Cuando Rómulo ha querido abrir los ojos, Judith ya se había marchado. No hará ni media hora que el psiquiatra ha sentido cómo se deslizaba de la cama y sigilosamente, como un ladrón furtivo, se ponía la misma ropa que él le había quitado y salía sin hacer ruido por la puerta. Sin embargo, al hombre le ha parecido oír que, antes de irse, la empresaria le ha dejado una nota. Nota que lo esperanza pero que al mismo tiempo le provoca pavor. Por eso se ha tirado casi treinta minutos en la cama con los ojos cerrados, porque si todo lo que ha pasado no ha sido más que un sueño como los que la mujer ha venido a contarle, entonces prefiere no saber lo que pone. Pero como para bien o para mal ya ha cumplido cincuenta años y sabe que sea lo que sea no tiene más remedio que afrontarlo, al final se ha levantado, ha buscado el papel y ha leído con júbilo lo que en él había escrito: «Gracias por esta noche. Una sopa magnífica. Llámame en cuanto hables con Robert. Besos».

 

Esta mañana el trayecto desde su casa hasta la oficina está siendo dulcísimo. El día ha despuntado sin el velo de nubes que ayer cubría la ciudad y un sol radiante caldea con sus rayos su sosegado ánimo. Rómulo callejea despacio evitando las grandes avenidas. La velada ha sido demasiado preciosa como para ahora mancillarla con el ruido del tráfico. Envuelto todavía en la complaciente lasitud de una noche imborrable, el rata deambula en silencio y reflexiona sobre los posibles devenires que tomará su vida. «¿A quién le importa que una asesina de lo que ella acertadamente denomina Mangrantes, ande suelta y haga el trabajo que la justicia es incapaz de hacer? A mí no, desde luego, y me imagino que como yo habrá cientos de miles. Además, se ha confirmado que el propósito de su misión está siendo cumplido. Desde el septiembre pasado los asesinatos por violencia machista se han visto reducidos en un veinte por ciento. Parece que los hombres falsos comienzan a temerla. Pero lo más importante es que, gracias a ella, yo he encontrado a Judith. No sé cuánto me durará este gozo, pero lo de esta noche ha compensado con creces el vacío de los últimos años y no voy a permitir que Sebastián, o quienquiera que esté detrás de esto, le arruine la vida. Para ello quebrantaré la ley o haré lo que haga falta, y Robert, si no está de mi lado, no será quien se atreva a impedírmelo», termina de pensar justo antes de abrir la puerta de su despacho y coger el teléfono; «mi chica está en aprietos y ha llegado el momento de acudir al rescate».

 

—Bueno qué, ¿hubo suerte anoche? —le pregunta su amigo cuando por fin atiende la llamada.

—No es asunto tuyo.

—O sea que sí la hubo. Vamos, rata, desembucha que llevo muchos años esperando algo así. Me lo merezco.

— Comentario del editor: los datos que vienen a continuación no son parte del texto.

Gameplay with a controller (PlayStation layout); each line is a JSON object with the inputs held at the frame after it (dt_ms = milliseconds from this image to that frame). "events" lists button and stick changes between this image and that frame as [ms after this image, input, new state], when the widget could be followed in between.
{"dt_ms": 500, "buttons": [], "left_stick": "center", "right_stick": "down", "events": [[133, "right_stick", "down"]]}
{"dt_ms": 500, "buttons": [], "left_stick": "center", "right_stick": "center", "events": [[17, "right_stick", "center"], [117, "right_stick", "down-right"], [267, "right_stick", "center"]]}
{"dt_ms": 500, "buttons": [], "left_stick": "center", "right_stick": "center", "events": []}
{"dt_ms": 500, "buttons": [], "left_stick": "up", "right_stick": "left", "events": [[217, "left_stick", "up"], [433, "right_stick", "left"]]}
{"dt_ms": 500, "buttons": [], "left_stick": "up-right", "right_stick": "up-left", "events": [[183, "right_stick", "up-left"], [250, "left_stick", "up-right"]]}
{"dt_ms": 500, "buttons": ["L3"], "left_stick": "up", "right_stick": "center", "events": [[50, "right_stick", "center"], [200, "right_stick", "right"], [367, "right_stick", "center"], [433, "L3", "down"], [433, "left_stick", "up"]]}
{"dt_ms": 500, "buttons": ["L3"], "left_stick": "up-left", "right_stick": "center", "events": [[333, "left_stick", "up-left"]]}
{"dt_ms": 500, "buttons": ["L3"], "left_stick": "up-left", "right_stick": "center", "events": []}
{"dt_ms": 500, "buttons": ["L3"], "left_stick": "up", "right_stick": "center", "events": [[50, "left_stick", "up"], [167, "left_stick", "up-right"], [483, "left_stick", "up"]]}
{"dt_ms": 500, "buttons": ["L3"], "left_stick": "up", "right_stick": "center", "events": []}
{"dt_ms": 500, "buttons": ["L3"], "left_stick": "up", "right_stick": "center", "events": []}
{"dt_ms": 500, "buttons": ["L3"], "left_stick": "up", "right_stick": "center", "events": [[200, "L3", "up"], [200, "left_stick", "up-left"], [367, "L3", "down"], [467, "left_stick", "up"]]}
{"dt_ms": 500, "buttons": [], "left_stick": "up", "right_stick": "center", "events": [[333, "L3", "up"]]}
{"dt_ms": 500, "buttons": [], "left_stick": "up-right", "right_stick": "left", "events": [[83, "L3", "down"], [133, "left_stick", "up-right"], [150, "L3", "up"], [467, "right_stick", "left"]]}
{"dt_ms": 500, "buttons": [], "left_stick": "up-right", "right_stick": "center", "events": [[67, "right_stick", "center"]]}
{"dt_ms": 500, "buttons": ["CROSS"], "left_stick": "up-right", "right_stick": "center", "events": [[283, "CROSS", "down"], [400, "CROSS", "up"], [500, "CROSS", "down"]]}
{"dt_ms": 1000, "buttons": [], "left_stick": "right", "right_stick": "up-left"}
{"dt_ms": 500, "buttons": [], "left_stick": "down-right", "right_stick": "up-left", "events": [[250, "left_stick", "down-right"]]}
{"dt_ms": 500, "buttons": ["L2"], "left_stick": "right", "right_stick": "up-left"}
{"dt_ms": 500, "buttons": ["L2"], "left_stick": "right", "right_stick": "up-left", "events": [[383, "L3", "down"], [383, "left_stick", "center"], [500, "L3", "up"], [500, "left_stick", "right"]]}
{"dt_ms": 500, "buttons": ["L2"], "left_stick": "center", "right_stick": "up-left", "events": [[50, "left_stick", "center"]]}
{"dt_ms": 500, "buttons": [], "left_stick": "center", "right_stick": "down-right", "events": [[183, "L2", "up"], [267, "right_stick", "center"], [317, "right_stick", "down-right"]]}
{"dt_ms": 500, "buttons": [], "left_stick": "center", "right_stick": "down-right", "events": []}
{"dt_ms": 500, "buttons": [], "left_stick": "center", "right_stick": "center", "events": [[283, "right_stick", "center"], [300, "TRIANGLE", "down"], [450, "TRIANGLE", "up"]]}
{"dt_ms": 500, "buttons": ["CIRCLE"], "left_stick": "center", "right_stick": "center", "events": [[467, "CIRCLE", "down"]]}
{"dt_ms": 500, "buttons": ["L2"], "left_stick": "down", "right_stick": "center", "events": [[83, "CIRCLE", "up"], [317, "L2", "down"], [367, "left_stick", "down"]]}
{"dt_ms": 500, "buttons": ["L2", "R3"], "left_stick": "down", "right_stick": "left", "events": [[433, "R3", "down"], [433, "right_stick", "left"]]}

—Está bien, pero no se te ocurra joderla. Esta noche ha dormido en mi casa.

—¡Eureka! —exclama Rodríguez verdaderamente entusiasmado. Han sido muchas tardes viéndolo suspirar por el amor como para callarse—. Pues que sepas que has ganado la apuesta; te debo dos entradas para que vayáis a ver la ópera de Viena como dos tortolitos.

—¿Así que Judith tenía razón y Paula no es culpable?

—No es oficial, pero tengo los resultados del análisis; han dado negativos.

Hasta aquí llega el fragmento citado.